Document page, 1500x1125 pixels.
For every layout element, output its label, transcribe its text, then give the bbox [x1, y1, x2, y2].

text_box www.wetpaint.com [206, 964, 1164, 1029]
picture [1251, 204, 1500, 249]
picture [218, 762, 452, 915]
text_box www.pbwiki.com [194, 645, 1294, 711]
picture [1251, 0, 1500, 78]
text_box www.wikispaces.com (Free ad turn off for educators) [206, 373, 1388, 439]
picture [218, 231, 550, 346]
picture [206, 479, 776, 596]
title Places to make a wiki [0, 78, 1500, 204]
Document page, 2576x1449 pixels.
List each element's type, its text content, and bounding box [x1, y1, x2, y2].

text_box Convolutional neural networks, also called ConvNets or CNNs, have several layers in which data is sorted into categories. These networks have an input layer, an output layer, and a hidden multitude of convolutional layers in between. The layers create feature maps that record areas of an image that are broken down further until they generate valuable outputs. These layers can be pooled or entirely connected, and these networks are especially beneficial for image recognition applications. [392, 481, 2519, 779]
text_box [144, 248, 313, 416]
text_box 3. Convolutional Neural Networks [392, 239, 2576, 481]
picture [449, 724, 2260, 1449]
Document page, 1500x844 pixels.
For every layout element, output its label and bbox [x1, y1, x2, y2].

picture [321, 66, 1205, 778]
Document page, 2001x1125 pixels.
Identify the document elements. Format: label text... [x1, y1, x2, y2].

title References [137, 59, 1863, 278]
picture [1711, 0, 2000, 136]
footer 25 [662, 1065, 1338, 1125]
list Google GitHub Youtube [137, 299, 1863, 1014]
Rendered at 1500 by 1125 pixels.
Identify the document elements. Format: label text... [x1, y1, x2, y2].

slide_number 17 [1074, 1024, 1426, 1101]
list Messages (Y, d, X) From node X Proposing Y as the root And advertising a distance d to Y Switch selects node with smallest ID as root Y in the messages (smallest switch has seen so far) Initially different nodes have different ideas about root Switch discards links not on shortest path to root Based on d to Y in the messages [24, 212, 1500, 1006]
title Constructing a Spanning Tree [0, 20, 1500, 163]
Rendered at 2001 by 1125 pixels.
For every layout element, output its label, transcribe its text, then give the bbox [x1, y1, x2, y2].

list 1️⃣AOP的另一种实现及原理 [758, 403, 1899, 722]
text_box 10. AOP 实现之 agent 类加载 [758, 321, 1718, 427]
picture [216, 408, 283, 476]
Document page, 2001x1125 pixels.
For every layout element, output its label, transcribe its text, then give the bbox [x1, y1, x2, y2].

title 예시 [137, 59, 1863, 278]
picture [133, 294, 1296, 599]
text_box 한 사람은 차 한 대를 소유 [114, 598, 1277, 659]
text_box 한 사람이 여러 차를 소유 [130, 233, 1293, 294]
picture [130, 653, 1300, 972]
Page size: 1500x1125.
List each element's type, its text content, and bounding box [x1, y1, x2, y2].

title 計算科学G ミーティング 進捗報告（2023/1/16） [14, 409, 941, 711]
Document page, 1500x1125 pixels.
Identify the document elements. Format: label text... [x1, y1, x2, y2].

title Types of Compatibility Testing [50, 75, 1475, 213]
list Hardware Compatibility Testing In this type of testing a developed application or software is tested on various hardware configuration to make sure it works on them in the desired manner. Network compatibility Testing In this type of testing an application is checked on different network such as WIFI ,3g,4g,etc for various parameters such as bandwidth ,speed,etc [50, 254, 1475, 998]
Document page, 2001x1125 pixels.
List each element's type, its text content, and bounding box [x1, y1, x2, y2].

===

__Task details__
Where a line in the material contains "Rendered", copy that line.

__Your solution__
Rendered at 1500 by 1125 pixels.
Rendered at 2001 by 1125 pixels.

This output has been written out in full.